**Record extracts**
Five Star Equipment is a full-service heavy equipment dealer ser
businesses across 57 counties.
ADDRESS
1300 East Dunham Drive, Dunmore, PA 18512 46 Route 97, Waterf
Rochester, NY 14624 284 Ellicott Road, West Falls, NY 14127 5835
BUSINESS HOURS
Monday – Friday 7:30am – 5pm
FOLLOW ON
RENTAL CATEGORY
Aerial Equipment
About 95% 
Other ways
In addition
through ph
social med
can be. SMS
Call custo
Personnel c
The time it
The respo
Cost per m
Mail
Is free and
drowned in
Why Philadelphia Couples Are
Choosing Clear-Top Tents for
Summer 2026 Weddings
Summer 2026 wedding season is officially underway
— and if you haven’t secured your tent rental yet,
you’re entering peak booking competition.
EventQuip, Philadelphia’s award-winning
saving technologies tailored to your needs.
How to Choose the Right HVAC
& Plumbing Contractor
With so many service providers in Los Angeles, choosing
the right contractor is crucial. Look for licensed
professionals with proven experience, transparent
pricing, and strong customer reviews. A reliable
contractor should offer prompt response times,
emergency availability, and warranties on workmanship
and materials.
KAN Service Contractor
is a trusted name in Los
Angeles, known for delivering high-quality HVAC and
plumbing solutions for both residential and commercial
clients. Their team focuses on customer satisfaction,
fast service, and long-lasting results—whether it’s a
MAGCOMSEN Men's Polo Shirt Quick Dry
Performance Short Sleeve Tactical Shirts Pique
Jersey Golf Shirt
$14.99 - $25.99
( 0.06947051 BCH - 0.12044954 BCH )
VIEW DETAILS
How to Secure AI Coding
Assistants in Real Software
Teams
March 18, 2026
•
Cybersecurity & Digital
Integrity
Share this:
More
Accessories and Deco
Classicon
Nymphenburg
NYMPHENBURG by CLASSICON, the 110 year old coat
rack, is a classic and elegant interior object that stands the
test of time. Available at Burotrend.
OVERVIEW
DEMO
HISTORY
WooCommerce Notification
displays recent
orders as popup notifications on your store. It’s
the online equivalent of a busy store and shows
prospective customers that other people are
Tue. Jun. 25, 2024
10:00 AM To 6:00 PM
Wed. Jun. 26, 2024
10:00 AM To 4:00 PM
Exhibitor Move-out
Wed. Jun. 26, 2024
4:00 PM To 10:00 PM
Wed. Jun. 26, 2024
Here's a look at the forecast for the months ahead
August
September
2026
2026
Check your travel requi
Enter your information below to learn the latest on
--
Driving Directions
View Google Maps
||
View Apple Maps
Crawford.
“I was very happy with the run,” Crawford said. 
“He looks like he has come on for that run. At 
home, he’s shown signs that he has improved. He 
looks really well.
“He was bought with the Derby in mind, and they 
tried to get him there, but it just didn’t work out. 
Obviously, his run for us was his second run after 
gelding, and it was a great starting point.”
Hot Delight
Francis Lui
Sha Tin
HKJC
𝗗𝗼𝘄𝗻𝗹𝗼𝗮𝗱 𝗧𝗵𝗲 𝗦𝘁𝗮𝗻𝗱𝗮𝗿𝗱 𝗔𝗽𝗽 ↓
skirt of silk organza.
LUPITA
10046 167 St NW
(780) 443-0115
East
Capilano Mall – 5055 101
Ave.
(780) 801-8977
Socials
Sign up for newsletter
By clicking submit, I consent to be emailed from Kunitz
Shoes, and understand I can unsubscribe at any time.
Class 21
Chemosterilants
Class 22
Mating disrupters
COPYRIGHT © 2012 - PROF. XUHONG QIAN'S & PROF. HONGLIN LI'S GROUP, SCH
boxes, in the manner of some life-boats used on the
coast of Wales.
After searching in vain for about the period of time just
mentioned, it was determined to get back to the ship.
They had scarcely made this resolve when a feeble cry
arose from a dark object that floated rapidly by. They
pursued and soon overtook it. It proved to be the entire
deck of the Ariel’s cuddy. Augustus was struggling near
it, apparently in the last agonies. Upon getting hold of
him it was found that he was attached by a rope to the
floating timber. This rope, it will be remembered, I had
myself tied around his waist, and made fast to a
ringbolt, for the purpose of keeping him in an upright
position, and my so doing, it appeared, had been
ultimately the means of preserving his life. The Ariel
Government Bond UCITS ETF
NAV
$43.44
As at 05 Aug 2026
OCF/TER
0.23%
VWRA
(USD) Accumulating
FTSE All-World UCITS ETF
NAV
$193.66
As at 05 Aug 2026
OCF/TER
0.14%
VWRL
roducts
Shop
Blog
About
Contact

**Work item**
Work out how many lines in the records above contain the word "rope". State only that number.

**Task answer**
2